How do you handle paste from word? Could you share some code? :)

wiktor_walc · on Nov 16, 2018

(CKEditor team member speaking) Proper handling pasting from Word really takes a lot of time and it's hardly possible to provide a high quality solution alone. We will deliver some basic (in our understanding) support for pasting from office in our most recent editor (https://ckeditor.com/ckeditor-5/) in 2-3 weeks and it already took long weeks of development (see https://github.com/ckeditor/ckeditor5-paste-from-office/issu...), even with our years of experience in rich text editing and with this particular feature.

If pasting from Word is absolutely critical feature for you you may want to check older editors on the market, like CKEditor 4 or even... TinyMCE, one of our competitors. These editors are on the market for 6+ years and had enough time and people to deal with the crap that MS Word produces - correctly preserving as much formatting as possible, without wasting a lot of your end users time on recreating the same content again in an online rich text editor.

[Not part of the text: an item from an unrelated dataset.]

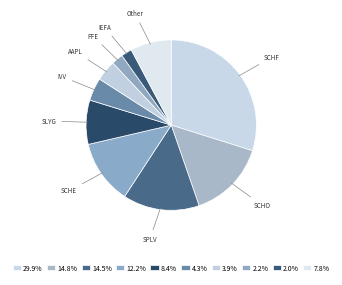

Count the number of slices in the pie.

10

stronglikedan · on Nov 15, 2018

It seems to somewhat work in the Paste HTML example [0], for which the source is available [1]. I just did a cursory test with some simple formatting, so YMMV, but it may be a good starting point.

[0] https://www.slatejs.org/#/paste-html [1] https://github.com/ianstormtaylor/slate/tree/master/examples...

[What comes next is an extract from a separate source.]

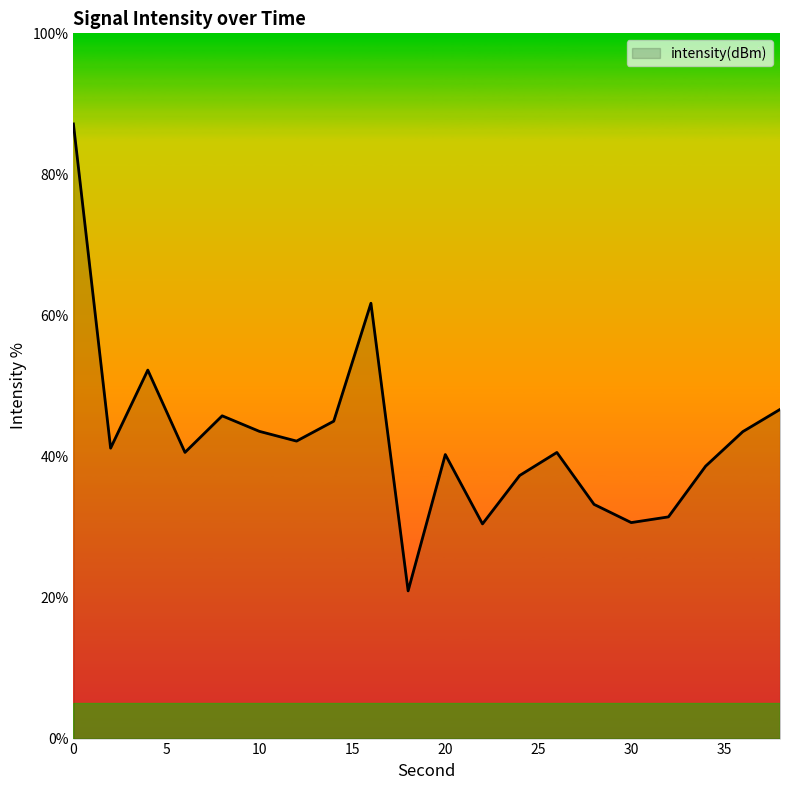

What is the difference between the maximum and minimum values?

66.2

paperpunk · on Nov 15, 2018

My issue is mainly that Word doesn't really maintain the same structured hierarchy in the XML that HTML would – it's more like a sequential format. The users wanted a way to indicate certain types of content or annotations and they do so via coloring text in certain ways – but I found in practice this is very hard to reconcile since there is a lot of invisible formatting in word, the element may terminate and start again, with a new invisible element in between. Invisible to the user - but very visible to the parser.

Essentially it's a balance of attempting to remove all the spurious elements (`<o:p>`, or invisible empty formatting, etc.) and then reason about what remains. Much of that involves a lot of walking the tree to inspect neighbouring nodes because them being co-located can indicate something.

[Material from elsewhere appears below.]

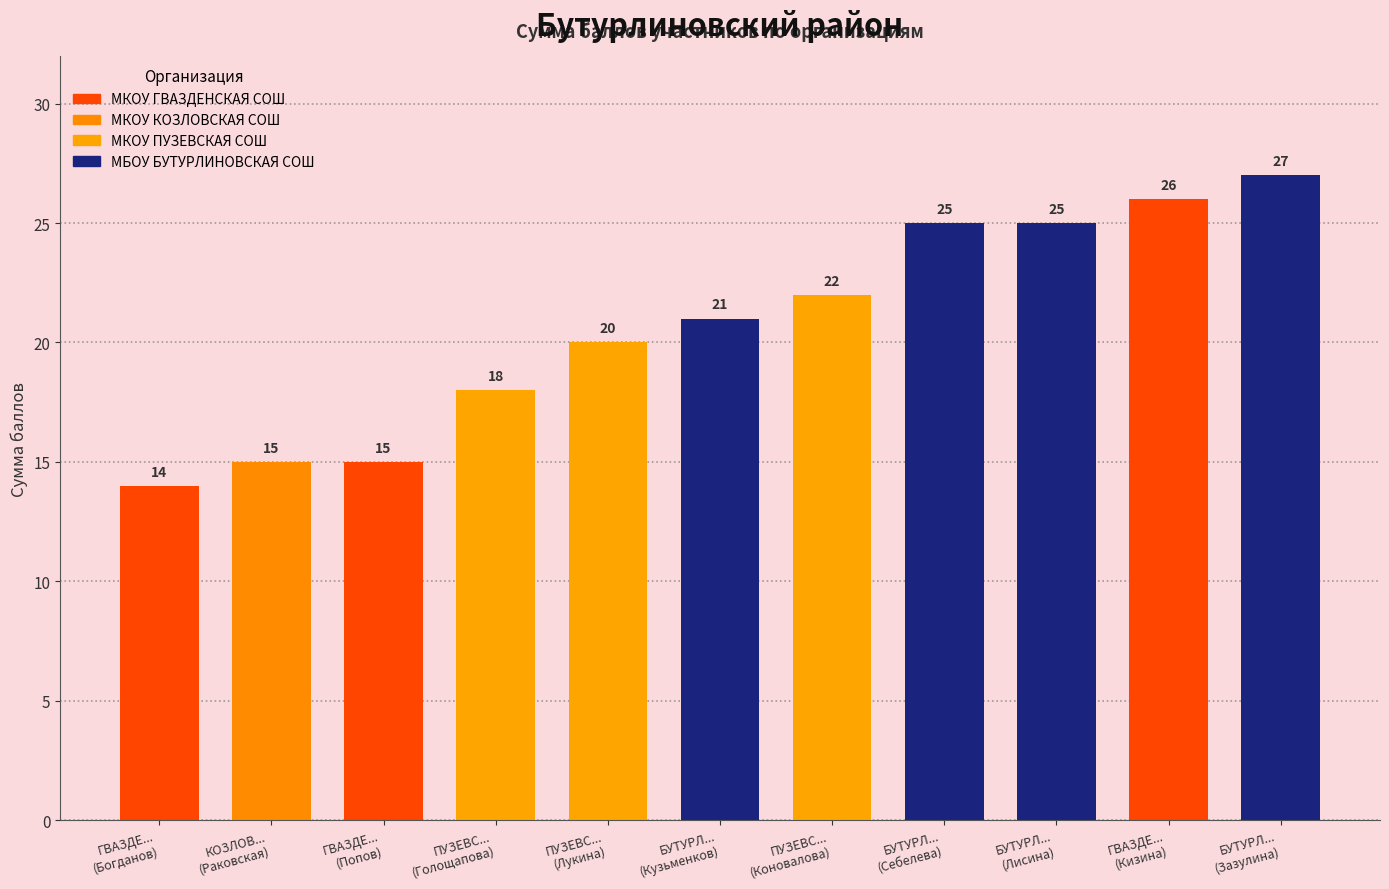

What is the label of the 2nd bar from the left?

МКОУ КОЗЛОВСКАЯ СОШ (Раковская)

Look you may be recoiling in horror by now – it sounds horrific. Actually what we have is a remarkably stable system all things considered but it was built up over time. I think the only approach you can take is write a large amount of unit tests for the schema normaliser, with real MS-word samples and expected outputs, and then really put the system through its paces. Every time you find an example that breaks your model, add a unit test for that snippet, and evolve.

God forbid a Word update ever introduces a new format.

tomspeak · on Nov 15, 2018

Also very interested in this, we've had issues with dealing with reconciling external copy and pasting.

sbr464 · on Nov 15, 2018

Curious also about any gotchas, etc.

c-smile · on Nov 15, 2018

Here is "DOM canibalizer" module from my HTML-NOTEPAD ( https://html-notepad.com ) :

https://github.com/c-smile/sciter-sdk/blob/master/notepad/re...

While it looks pretty simple it cleans MS Word and browser artifacts in pasted markup pretty well.

But I shall admit that such simplicity is possible only with sciter (that html-notepad is based on). E.g. that canonicalizeDOM gets called before the content appears in target document. So all this does not affect undo/redo stack, etc.